One study analysed interactions on different internet platforms: an open discussion forum, a closed discussion forum, and a social networking site. The open forum allowed for the most anonymity, while the other two required some form of user identification. The study found that users often employed vulgar expressions to criticize arguments, attack other users directly, or insult larger groups. In other cases, profanity was used to express general frustration.

Profanity began appearing in Polish songs around the late 1970s and into the 1980s. This was largely a response to the political and social climate of the time, with youth using vulgar expressions to convey frustration. While some songs containing profanities were presented in mass media, works with vulgar language more often circulated within local communities.

This censorship contributed to innovative methods of expressing emotion and frustration, which influenced the development of Polish rock in the 1980s. Profanity in Polish music has been subject to less strict censorship in recent years.

== Lexical borrowing ==
Several words in the Polish lexicon have been borrowed from foreign languages and are used with meanings similar to their original context. Some of these borrowed words are profane or vulgar.

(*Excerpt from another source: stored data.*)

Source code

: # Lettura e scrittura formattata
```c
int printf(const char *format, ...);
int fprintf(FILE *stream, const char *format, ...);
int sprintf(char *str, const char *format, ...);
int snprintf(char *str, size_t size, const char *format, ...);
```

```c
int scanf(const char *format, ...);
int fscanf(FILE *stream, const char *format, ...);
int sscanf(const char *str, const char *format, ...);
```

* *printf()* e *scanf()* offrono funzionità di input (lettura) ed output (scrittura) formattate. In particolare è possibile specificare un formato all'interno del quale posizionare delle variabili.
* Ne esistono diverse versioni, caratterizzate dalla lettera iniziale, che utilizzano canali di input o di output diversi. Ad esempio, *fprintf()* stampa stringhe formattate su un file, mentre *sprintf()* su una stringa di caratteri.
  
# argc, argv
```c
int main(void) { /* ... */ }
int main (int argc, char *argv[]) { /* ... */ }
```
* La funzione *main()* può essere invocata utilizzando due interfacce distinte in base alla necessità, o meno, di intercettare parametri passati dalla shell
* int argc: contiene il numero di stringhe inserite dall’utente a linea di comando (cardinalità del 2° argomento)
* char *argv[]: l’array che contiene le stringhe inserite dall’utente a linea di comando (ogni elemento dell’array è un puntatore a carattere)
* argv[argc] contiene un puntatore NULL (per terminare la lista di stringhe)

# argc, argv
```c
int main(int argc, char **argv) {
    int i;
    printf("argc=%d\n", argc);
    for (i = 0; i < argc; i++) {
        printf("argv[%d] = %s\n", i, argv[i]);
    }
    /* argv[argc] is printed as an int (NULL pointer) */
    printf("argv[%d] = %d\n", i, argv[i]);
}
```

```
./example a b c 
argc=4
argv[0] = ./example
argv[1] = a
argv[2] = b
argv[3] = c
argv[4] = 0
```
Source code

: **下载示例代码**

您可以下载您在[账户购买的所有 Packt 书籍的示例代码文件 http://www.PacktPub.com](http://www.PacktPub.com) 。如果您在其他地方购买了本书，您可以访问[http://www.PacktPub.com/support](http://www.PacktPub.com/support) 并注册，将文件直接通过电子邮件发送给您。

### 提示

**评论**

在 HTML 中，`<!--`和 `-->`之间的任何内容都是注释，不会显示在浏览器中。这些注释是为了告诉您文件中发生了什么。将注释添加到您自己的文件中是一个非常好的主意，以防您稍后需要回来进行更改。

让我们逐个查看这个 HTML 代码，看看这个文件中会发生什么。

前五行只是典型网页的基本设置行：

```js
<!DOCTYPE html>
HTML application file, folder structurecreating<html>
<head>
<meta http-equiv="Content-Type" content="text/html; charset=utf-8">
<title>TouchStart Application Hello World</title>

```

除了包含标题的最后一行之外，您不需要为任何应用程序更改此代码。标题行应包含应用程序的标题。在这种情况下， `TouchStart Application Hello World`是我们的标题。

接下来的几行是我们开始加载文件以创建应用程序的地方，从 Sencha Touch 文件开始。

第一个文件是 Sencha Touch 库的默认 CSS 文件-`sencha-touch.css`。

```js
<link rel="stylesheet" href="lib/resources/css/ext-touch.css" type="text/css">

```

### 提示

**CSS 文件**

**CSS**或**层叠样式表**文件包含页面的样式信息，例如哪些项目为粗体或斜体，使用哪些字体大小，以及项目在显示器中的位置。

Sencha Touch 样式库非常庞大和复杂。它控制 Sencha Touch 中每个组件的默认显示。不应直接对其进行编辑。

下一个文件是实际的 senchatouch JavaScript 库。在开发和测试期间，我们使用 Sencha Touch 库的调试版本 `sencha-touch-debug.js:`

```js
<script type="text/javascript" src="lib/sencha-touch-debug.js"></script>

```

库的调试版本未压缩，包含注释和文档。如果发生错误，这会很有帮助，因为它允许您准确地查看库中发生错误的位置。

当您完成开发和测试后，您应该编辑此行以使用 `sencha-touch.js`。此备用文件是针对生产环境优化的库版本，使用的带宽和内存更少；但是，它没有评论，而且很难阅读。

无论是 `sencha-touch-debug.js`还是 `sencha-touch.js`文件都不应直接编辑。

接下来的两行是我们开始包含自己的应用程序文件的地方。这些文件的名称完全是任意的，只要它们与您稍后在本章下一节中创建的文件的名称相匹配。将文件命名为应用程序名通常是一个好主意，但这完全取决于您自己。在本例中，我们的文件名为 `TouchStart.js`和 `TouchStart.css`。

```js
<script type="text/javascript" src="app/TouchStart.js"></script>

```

For example, the English abbreviation MILF retains the same meaning in Polish as in its original context. Similarly, the abbreviation WTF ("what the fuck") is sometimes used in Polish profanity.

The noun swołocz is borrowed from the Russian word сволочь. Some profanities have been adopted from German and transcribed phonetically to reflect Polish pronunciation. For instance, szajs is derived from the German Scheiße and carries the same meaning as the Polish word.